Now I thought about using SQLite in a little PocketPC application I intend to write using the .NET compact framework. This after some very bad expirience with SQL Server CE

  • There is no useful frontend to modify the data in the sdf-File: There is no tool for the desktop (besides using SQL-Server and then replicating the data to the device which I actually got to work this march or so, but it was a major pain in the ass to set up and is no solution to me. I mean: Why should I install a whole SQL-Server just to get some test-data to a smart device?) and the little frontend on the PocketPC suffers from the small screen and the lack of a keyboard.
  • Despite everyone claiming it’s fast, it isn’t (though this certainly is relative. I’m sure, the marketing departement of MS is still conviced that it’s fast). Where some operations may be, others are not. Searching for strings is an example of extreme slowness.
  • Starting an application using SQL Server CE takes about a minute on a usual 400 Mhz PocketPC. Way too long to be used in production with customers.

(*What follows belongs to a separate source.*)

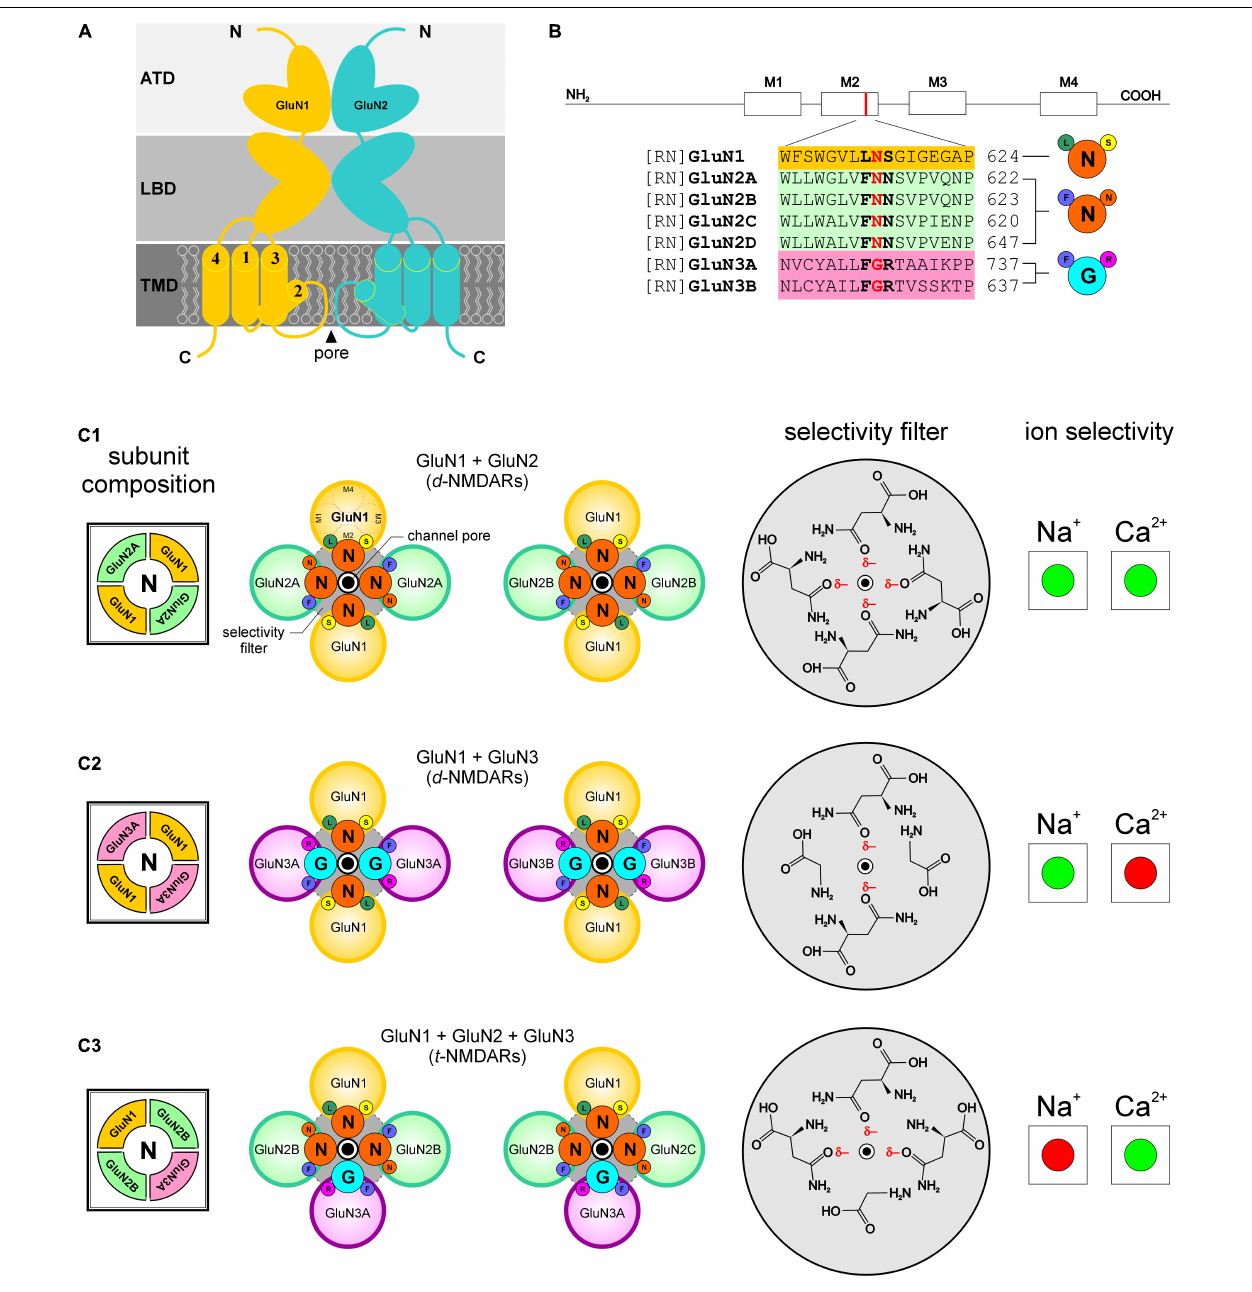
FIGURE 2 | Selectivity for and permeability to cations in NMDARs is dependent on the combination of receptor subunits and ultimately on the sequence of amino acids that compose the selectivity filters in the pore-forming region of the receptor channels. Portions of this figure are taken from Beesley et al. (2019) to showcase differences in the selectivity filters of the identified receptors. (A) NMDAR schematic identifying various domains within subunits (ATD amino terminal domain, LBD ligand binding domain, TMD transmembrane domain; N, amino and C, carboxyl terminals) and the M2 helix which contributes to the pore-forming region of the receptor channel. (B) Predicted segments of the TMD and M2 sequence alignment of GluN1; GluN2A, 2B, 2C, 2D; GluN 3A, 3B from rat (RN, rattus norvegicus ). Amino acid residues determining functional channel properties are indicated in bold and conserved residues determining ion selectivity in red. Numbers refer to amino acid positions within subunits. Abbreviations for the amino acid residues are: A, Ala; C, Cys; E, Glu; F, Phe; G, Gly; I, Ile; K, Lys; L, Leu; N, Asn; P, Pro; Q, Gln; R, Arg; S, Ser; T, Thr; V, Val; W, Trp; and Y, Tyr. (C1–C3) Schematic arrangement of subunits and amino acid residues that constitute the putative selectivity filters in the identified NMDARs (N, left ), and their selectivity (enhanced, green; diminished, red) for Na + and/or Ca 2 + ions ( right ). Notice how the ring of partial negativity, arising from arrangement of partial negative charges ( δ –) on asparagine’s polar side chains (C1–C3) , in the selectivity filter for GluN1 and GluN2-containing d- NMDARs ( gray circle , top panel, C 1 ; ring charge, r q = –4) is altered following changes in receptor subunit composition (middle panel, C2 ; r q = –2 and bottom panel, C 3 ; r q = – 3). The polar amino acids within the selectivity filters are depicted schematically such that they adopt energetically favorable orientations enabling their hydrophilic side chains to interact with the outside environment (i.e., the channel pore).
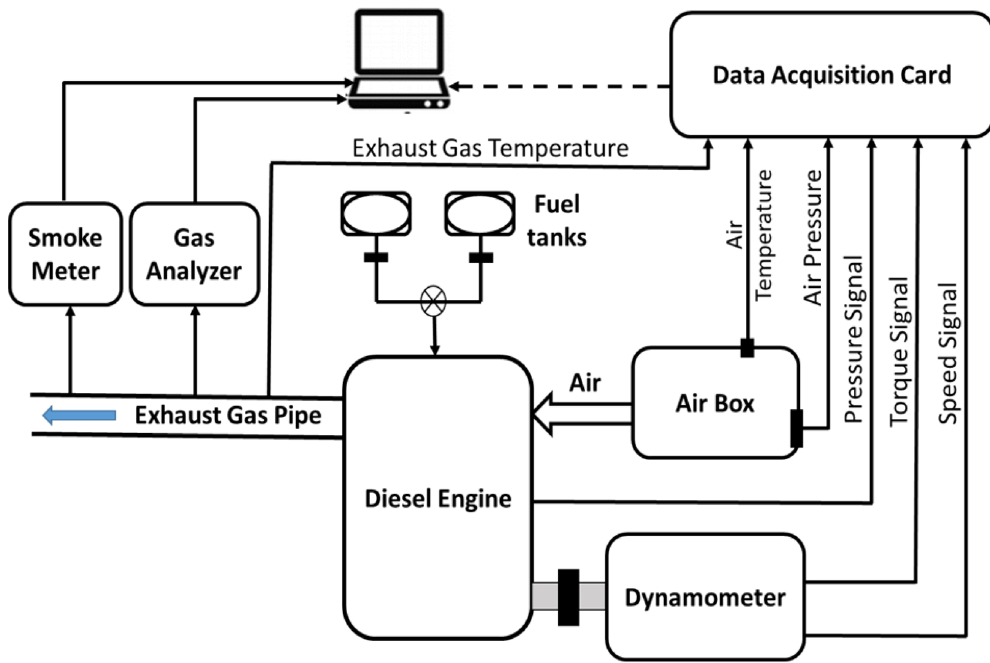
Figure 2. Schematic of the experimental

So, using a leightweight local SQL-engine which is fast even on a 66 Mhz CPU without MMU sounded quite appealing to me. Just: How much work would it be? How well would I be able to integrate SQLite into .NET?

Knowing about the lack of features in P/Invoke on the compact framework and knowing that the SQLite API uses callback functions, I feared the worst, but fortunately, I googled before getting to work.

So, I found this project.

They provide you with a full-fledged ADO.NET driver for SQLite, so you can use all the database classes and components you are used to, while still profiting from the advantages of SQLite

Compiling it was easy (while they provide pre-built binaries of sqlite.dll and the P/Invoke-Wrapper sqlite_wrapper.dll, they do so only for ARM and the desktop version of Windows for x86, so if you want to use the emulator for developement, you have to build those two DLLs yourself – using eVC4) and a quick look (it’s already late now – I got up more than 17 hours ago, so I’m quite tired now) using the sample project here was quite successful: The application started (instantly, no wait) and displayed the data inside the SQLite-File.

So, the speed-problem is solved. What about the frontend? While I don’t know any Windows GUI frontends for SQLite (though I know they exist), I have already worked with the SQLite ODBC driver (it’s funny to think of that: Usually ODBC-drivers are just a middleware between the Application and the dtabase, but in case of sqliteodbc, the database engine is linked into the ODBC-driver. Strange) and of course the command line tool and the PHP extension. So for my purposes, I’m going to create the database using a PHP-Script on Linux and copy the .db-File to the PocketPC. As seamless as possible. No replication, no installation of servers, no nothing. Just plain old copy.